#### [PROVIDED MATERIAL]
--- START ---

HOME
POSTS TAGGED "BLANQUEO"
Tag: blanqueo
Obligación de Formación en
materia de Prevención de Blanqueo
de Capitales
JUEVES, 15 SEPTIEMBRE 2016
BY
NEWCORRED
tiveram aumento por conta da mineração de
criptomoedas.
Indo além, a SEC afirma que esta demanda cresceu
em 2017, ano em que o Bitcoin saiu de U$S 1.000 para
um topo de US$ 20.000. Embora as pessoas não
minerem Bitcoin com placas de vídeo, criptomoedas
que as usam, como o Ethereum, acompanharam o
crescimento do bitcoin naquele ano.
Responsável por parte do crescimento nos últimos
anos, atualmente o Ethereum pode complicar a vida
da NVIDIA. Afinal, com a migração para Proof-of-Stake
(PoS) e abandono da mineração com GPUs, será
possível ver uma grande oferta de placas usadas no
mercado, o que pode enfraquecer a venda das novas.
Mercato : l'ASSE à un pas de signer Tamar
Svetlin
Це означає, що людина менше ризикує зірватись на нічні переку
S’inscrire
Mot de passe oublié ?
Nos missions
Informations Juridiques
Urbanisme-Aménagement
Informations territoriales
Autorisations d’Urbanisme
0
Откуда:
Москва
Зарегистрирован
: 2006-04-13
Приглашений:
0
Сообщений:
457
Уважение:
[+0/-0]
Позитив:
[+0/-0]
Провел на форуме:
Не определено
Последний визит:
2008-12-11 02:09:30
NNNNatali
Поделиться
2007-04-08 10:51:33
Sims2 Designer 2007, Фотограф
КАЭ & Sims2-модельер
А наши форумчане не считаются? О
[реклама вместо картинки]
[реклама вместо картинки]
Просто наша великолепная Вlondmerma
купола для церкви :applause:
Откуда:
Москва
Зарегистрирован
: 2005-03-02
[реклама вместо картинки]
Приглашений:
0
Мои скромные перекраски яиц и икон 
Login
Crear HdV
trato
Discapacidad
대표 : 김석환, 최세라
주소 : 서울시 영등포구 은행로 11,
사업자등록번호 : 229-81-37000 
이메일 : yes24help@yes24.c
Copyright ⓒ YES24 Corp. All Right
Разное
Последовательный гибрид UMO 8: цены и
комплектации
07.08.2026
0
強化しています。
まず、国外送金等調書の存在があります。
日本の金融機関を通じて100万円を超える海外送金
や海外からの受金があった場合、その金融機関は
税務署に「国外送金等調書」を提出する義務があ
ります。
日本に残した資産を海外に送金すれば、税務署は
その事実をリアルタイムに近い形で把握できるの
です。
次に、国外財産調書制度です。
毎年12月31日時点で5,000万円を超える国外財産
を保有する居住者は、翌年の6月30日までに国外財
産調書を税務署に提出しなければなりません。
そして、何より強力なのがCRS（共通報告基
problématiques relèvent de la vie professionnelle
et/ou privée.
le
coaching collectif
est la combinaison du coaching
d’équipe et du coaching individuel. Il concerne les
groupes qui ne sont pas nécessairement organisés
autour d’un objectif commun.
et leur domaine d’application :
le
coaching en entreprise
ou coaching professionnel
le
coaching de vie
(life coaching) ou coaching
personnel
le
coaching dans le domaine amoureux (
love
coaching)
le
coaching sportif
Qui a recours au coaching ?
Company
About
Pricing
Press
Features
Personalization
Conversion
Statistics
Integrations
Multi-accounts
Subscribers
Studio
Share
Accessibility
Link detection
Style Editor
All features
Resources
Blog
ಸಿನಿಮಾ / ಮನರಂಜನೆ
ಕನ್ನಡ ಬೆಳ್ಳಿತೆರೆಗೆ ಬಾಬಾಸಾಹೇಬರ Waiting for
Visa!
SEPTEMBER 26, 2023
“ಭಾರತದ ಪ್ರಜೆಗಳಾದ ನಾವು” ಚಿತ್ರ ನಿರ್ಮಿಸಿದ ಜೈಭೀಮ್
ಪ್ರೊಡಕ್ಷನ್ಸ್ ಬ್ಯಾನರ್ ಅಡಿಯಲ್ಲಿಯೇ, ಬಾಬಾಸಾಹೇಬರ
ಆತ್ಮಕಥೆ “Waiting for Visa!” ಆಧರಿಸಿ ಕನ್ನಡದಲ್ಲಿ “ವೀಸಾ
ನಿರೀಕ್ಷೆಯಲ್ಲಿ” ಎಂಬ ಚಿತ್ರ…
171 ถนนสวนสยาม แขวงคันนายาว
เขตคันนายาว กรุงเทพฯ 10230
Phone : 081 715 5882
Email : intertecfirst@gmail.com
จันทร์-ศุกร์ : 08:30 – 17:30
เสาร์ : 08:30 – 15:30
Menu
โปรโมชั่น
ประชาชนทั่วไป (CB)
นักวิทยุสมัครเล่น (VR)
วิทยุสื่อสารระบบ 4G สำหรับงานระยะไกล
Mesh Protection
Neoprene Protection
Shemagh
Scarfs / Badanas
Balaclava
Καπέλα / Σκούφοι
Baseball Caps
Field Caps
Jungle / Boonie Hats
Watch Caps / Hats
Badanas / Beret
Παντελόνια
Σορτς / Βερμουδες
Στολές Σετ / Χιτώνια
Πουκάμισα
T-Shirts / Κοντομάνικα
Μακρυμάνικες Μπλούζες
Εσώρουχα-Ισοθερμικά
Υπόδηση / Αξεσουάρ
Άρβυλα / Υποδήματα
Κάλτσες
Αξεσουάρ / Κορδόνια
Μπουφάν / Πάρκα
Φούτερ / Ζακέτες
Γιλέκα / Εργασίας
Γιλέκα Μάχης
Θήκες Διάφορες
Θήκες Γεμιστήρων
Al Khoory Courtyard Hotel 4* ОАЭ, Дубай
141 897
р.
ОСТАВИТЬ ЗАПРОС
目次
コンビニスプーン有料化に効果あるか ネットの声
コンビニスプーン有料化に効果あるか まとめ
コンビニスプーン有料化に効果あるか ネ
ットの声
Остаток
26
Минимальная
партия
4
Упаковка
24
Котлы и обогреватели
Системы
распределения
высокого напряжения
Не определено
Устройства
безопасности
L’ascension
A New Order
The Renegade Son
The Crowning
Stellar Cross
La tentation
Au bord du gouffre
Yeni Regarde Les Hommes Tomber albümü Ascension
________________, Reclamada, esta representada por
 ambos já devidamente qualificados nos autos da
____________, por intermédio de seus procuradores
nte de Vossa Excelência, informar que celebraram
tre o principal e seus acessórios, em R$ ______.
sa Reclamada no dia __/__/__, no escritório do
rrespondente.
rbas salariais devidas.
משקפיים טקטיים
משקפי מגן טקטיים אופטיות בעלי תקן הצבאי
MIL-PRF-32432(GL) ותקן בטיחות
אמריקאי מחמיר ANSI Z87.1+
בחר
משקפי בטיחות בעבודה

--- END ---

#### [WHAT IS NEEDED]
Among the lines of the data above, find those with the word "Ethereum" and show them.

#### [SOLUTION TO THIS TASK]
que as usam, como o Ethereum, acompanharam o
anos, atualmente o Ethereum pode complicar a vida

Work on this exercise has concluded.